[Version difference data]
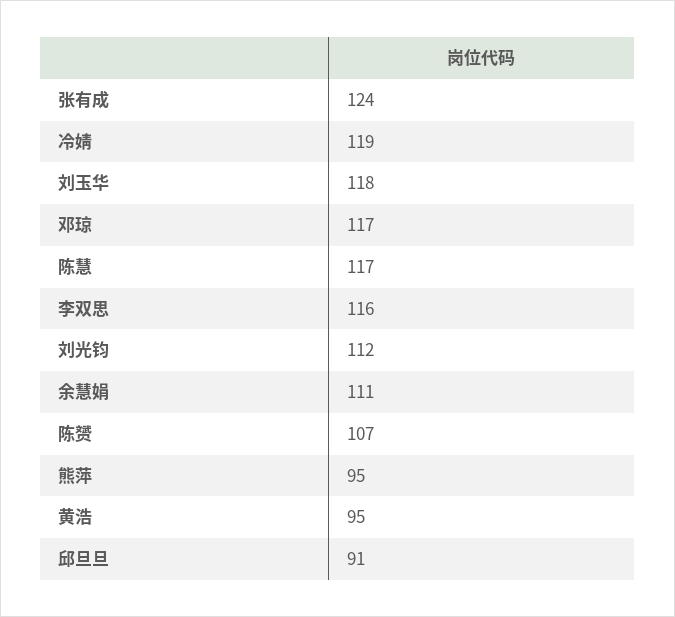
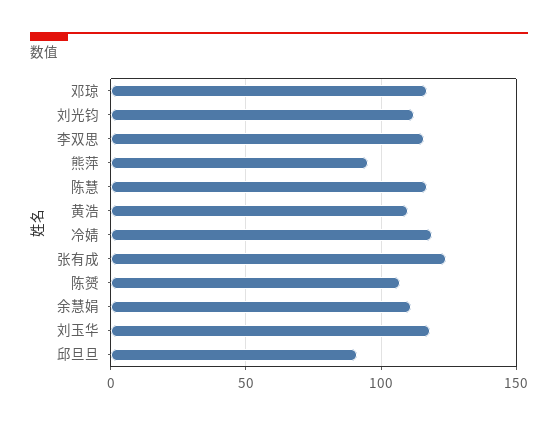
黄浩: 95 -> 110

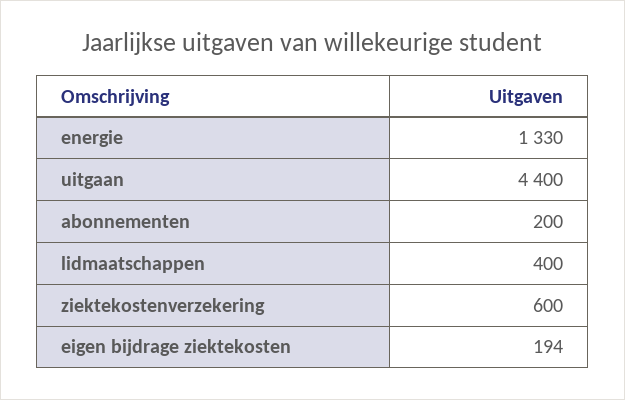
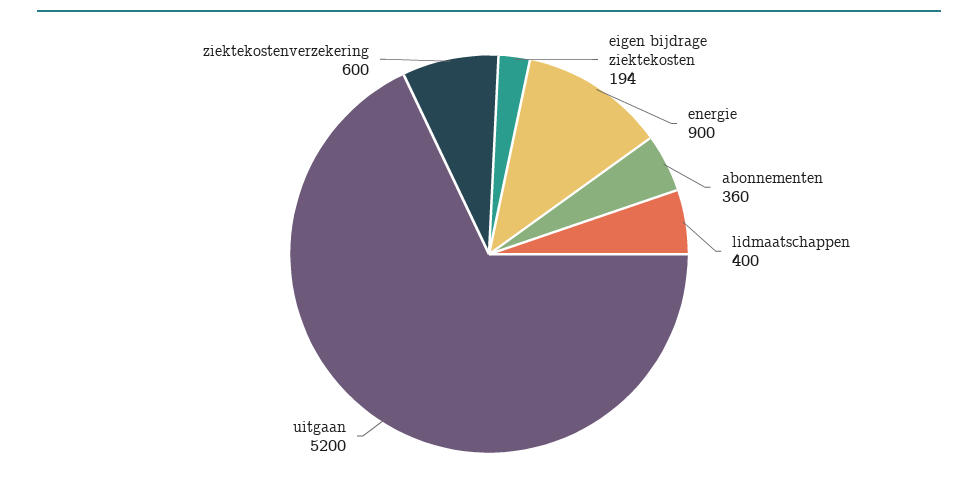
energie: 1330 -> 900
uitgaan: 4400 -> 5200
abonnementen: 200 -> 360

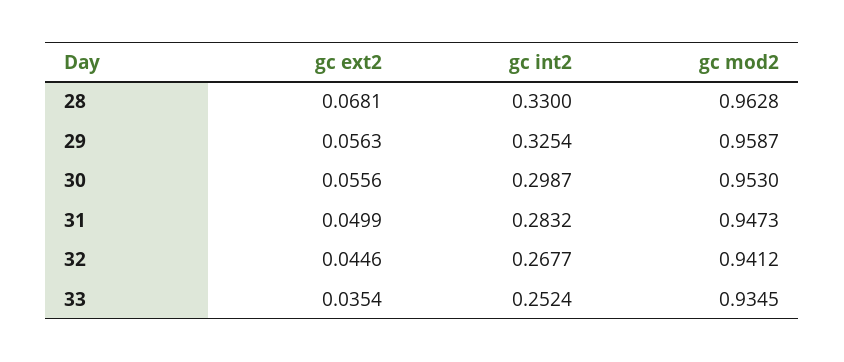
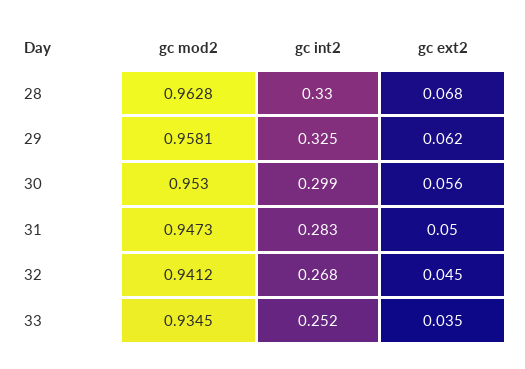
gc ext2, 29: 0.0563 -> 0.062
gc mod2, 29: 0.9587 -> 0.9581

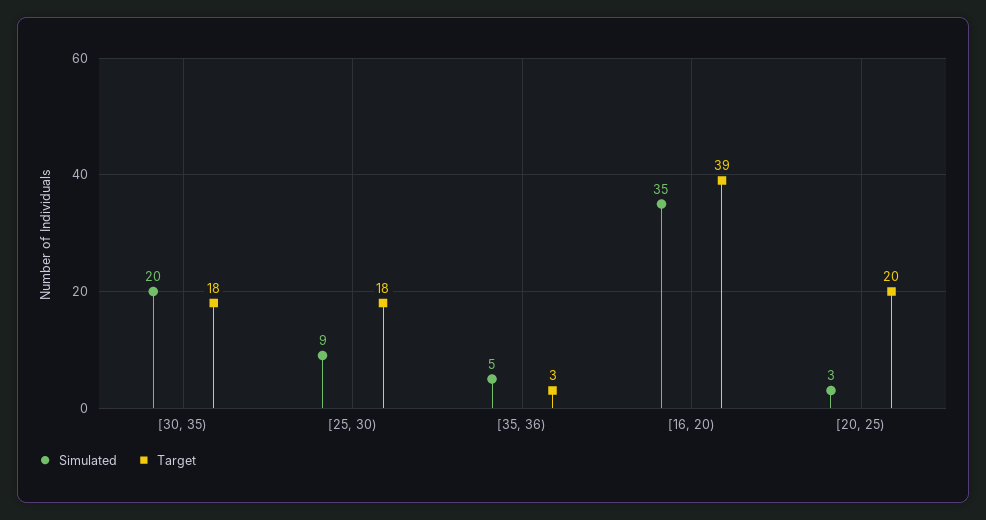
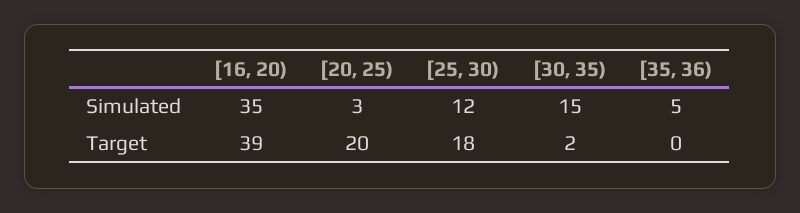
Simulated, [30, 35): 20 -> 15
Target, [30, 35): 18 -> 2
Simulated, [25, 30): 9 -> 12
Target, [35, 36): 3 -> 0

**WRITTEN TASK**
Set the entries down exactly, but not the pictures.

**RESPONSE**
黄浩: 95 -> 110

energie: 1330 -> 900
uitgaan: 4400 -> 5200
abonnementen: 200 -> 360

gc ext2, 29: 0.0563 -> 0.062
gc mod2, 29: 0.9587 -> 0.9581

Simulated, [30, 35): 20 -> 15
Target, [30, 35): 18 -> 2
Simulated, [25, 30): 9 -> 12
Target, [35, 36): 3 -> 0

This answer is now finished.